## [Excerpt provided]
Debug HUD Verification

  • Debug page "Movement Info" visible
  • All fields updating in real-time:
    • Current Velocity
    • Speed
    • Is Grounded
    • Surface Type
    • Movement State
    • Rotation data
    • Collision Count

Component Initialization Check

  • AC_Movement.IsInitialized = true (visible in debug HUD)
  • CapsuleComponent reference set
  • Config values displaying correctly
  • AngleThresholds converted to radians

TEST SUITE 1: Basic Movement & Physics

Test 1.1: Idle State

Objective: Verify default state on spawn

Procedure:

  1. Spawn character
  2. Do not provide any input
  3. Observe for 5 seconds

Expected Results:

  • Movement State: Idle
  • Velocity: (0, 0, 0) or near-zero
  • Speed: 0.0
  • Is Grounded: true
  • Character not moving
  • No rotation occurring

Pass Criteria: All checks pass

Test 1.2: Forward Movement (Acceleration)

Objective: Verify smooth acceleration from standstill

Procedure:

  1. Start from Idle state
  2. Press W (forward) fully
  3. Observe velocity increase
  4. Release W after 2 seconds

Expected Results:

  • Movement State changes: IdleWalking
  • Velocity.X increases smoothly (not instant)
  • Speed reaches ~800 cm/s (MaxSpeed)
  • Acceleration curve is smooth (VInterpTo behavior)
  • Character rotates to face forward (Yaw → 0°)
  • Visual debug shows green trace lines

Measurements:

  • Time to reach MaxSpeed: ~1-2 seconds
  • Final Speed: 800 ± 50 cm/s

Pass Criteria: Smooth acceleration, no jerking

Test 1.3: Friction (Deceleration)

Objective: Verify smooth deceleration when input released

Procedure:

  1. Reach MaxSpeed (from Test 1.2)
  2. Release W (no input)
  3. Observe velocity decrease
  4. Wait until full stop

Expected Results:

  • Movement State changes: WalkingIdle
  • Velocity decreases smoothly (VInterpTo)

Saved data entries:
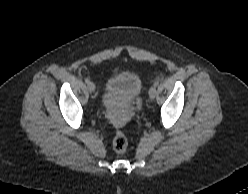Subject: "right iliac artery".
I'll return each mask as SVG.
<instances>
[{
  "mask_svg": "<svg viewBox=\"0 0 248 194\" xmlns=\"http://www.w3.org/2000/svg\"><path fill=\"white\" fill-rule=\"evenodd\" d=\"M85 83L86 84H89L90 83V80L88 78L85 79Z\"/></svg>",
  "mask_w": 248,
  "mask_h": 194,
  "instance_id": "obj_1",
  "label": "right iliac artery"
}]
</instances>
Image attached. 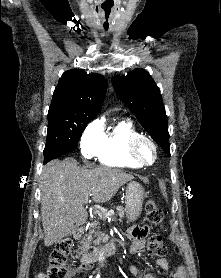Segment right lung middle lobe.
<instances>
[{
  "label": "right lung middle lobe",
  "mask_w": 221,
  "mask_h": 278,
  "mask_svg": "<svg viewBox=\"0 0 221 278\" xmlns=\"http://www.w3.org/2000/svg\"><path fill=\"white\" fill-rule=\"evenodd\" d=\"M90 122L86 117L70 119L64 116L48 115L47 142L44 160L50 161L74 149L81 134Z\"/></svg>",
  "instance_id": "dd1d6c3e"
}]
</instances>
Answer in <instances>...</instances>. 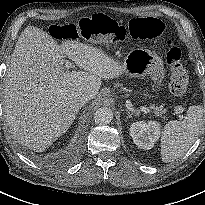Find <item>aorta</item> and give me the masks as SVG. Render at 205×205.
<instances>
[{
    "label": "aorta",
    "instance_id": "1",
    "mask_svg": "<svg viewBox=\"0 0 205 205\" xmlns=\"http://www.w3.org/2000/svg\"><path fill=\"white\" fill-rule=\"evenodd\" d=\"M113 119V113L111 109L102 107L96 110L94 114L95 123L99 125H106Z\"/></svg>",
    "mask_w": 205,
    "mask_h": 205
}]
</instances>
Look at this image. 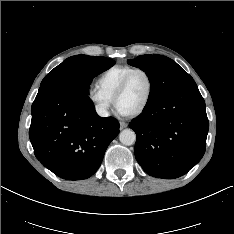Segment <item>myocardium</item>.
Returning <instances> with one entry per match:
<instances>
[{"mask_svg": "<svg viewBox=\"0 0 234 234\" xmlns=\"http://www.w3.org/2000/svg\"><path fill=\"white\" fill-rule=\"evenodd\" d=\"M137 72H142L146 75V77L148 79L149 86H148V92H147L146 98H145L144 102L142 103V105L133 112L125 113V115L130 116V117H135V116H138L141 113H143L146 110V108L148 107V105L152 99V95H153V91H154V80H153V77L150 74V72L144 68H139V67L133 68L131 71H129L125 75V77L121 81L120 85L116 89L114 96H113V103H114L115 107L117 108L118 99L126 91L131 77Z\"/></svg>", "mask_w": 234, "mask_h": 234, "instance_id": "obj_1", "label": "myocardium"}]
</instances>
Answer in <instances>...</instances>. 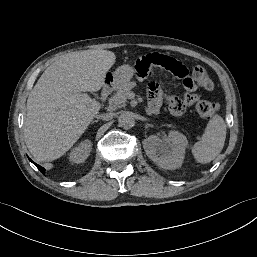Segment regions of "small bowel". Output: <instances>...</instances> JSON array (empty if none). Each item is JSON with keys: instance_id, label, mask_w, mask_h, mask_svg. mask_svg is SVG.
<instances>
[{"instance_id": "c3829d8e", "label": "small bowel", "mask_w": 257, "mask_h": 257, "mask_svg": "<svg viewBox=\"0 0 257 257\" xmlns=\"http://www.w3.org/2000/svg\"><path fill=\"white\" fill-rule=\"evenodd\" d=\"M133 79L138 84H144L156 76H164L169 80L182 79V97H175V92L166 86H149L148 110L151 114L158 113L162 103L168 102L171 113L174 116H182L192 106L197 95L194 93L196 73L184 66L175 57L161 55L160 53H146L135 58L133 62Z\"/></svg>"}]
</instances>
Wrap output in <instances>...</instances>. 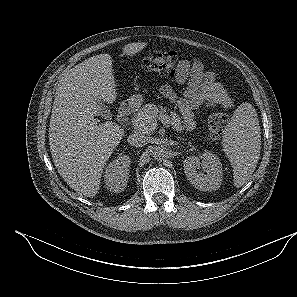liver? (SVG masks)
I'll return each instance as SVG.
<instances>
[{
  "mask_svg": "<svg viewBox=\"0 0 297 297\" xmlns=\"http://www.w3.org/2000/svg\"><path fill=\"white\" fill-rule=\"evenodd\" d=\"M146 43H130L123 54L133 56ZM116 84L109 54H99L70 69L60 80L49 125L53 162L63 180L85 197L100 189L103 169L124 130L116 123H99L97 101L112 104Z\"/></svg>",
  "mask_w": 297,
  "mask_h": 297,
  "instance_id": "liver-1",
  "label": "liver"
}]
</instances>
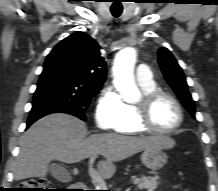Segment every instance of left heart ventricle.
I'll return each mask as SVG.
<instances>
[{
	"instance_id": "1",
	"label": "left heart ventricle",
	"mask_w": 218,
	"mask_h": 191,
	"mask_svg": "<svg viewBox=\"0 0 218 191\" xmlns=\"http://www.w3.org/2000/svg\"><path fill=\"white\" fill-rule=\"evenodd\" d=\"M151 117L156 127L169 129L178 123L176 106L167 98H159L153 105Z\"/></svg>"
}]
</instances>
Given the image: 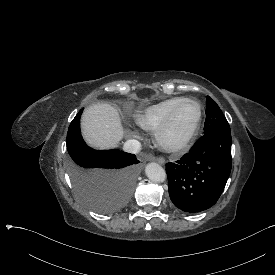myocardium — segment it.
Returning a JSON list of instances; mask_svg holds the SVG:
<instances>
[{"mask_svg": "<svg viewBox=\"0 0 275 275\" xmlns=\"http://www.w3.org/2000/svg\"><path fill=\"white\" fill-rule=\"evenodd\" d=\"M193 103L197 107V116L190 129L181 136L173 134V119L174 114L181 104ZM202 118L201 105L194 99L186 98L178 103L170 110L163 124L155 131V145L165 152H178L187 147L190 141L195 136Z\"/></svg>", "mask_w": 275, "mask_h": 275, "instance_id": "1", "label": "myocardium"}]
</instances>
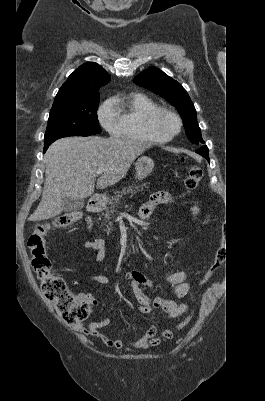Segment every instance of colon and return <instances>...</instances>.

## [What is asked]
Using the movement test plan, say yes or no to whether each statement agrees with it, and quote the words that decide it:
1. In Test 1.1, the character is watched for 10 seconds.
2. In Test 1.2, the final speed should be 800 cm/s, give or take 50.
3. Test 1.3 begins with the character already at MaxSpeed.

## [Exercise output]
1. No: "Observe for 5 seconds"
2. Yes: "Final Speed: 800 ± 50 cm/s"
3. Yes: "Reach MaxSpeed (from Test 1.2)"